**Was verlangt wird**
Gib den Text aller folgenden Einträge bitte Zeile für Zeile unverändert wieder und lass die Bilder dabei weg.
====
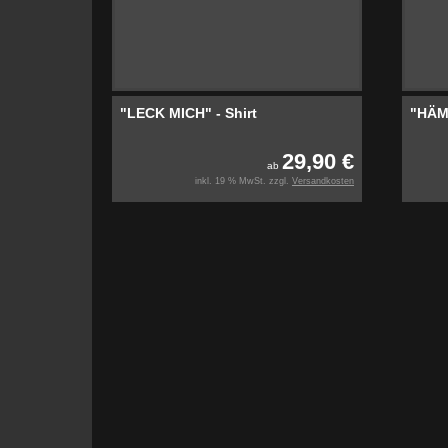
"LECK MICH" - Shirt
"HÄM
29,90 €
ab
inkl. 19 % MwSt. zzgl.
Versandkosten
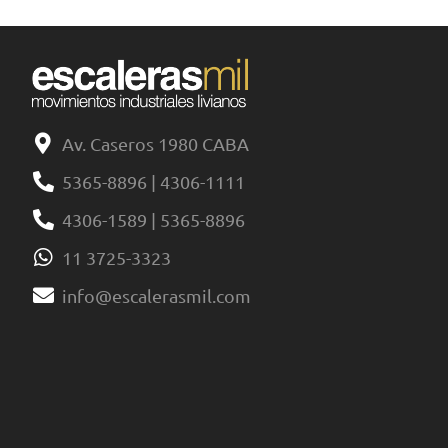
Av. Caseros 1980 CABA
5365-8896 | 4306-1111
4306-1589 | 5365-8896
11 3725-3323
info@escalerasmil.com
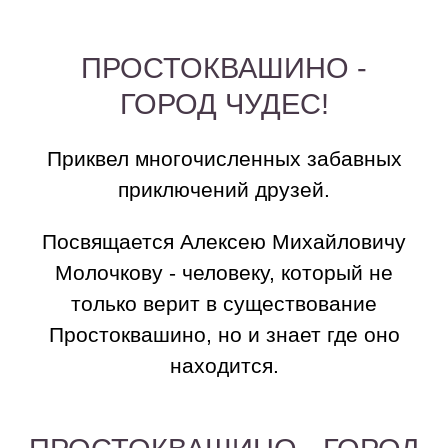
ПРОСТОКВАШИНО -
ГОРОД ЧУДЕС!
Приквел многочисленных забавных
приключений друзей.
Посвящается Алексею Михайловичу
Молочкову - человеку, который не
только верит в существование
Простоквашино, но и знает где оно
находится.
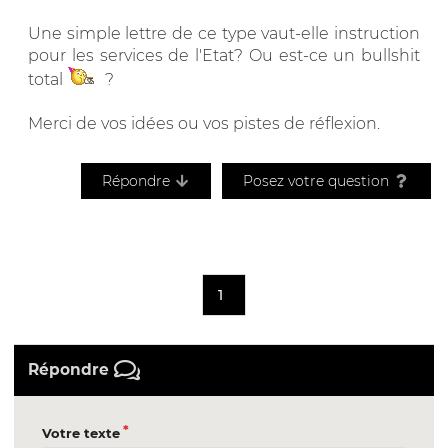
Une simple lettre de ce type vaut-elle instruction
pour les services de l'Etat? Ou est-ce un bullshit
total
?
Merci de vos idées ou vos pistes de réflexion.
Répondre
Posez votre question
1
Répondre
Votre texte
====
**Ausgabe**
"LECK MICH" - Shirt
"HÄM
29,90 €
ab
inkl. 19 % MwSt. zzgl.
Versandkosten
Av. Caseros 1980 CABA
5365-8896 | 4306-1111
4306-1589 | 5365-8896
11 3725-3323
info@escalerasmil.com
ПРОСТОКВАШИНО -
ГОРОД ЧУДЕС!
Приквел многочисленных забавных
приключений друзей.
Посвящается Алексею Михайловичу
Молочкову - человеку, который не
только верит в существование
Простоквашино, но и знает где оно
находится.
Une simple lettre de ce type vaut-elle instruction
pour les services de l'Etat? Ou est-ce un bullshit
total
?
Merci de vos idées ou vos pistes de réflexion.
Répondre
Posez votre question
1
Répondre
Votre texte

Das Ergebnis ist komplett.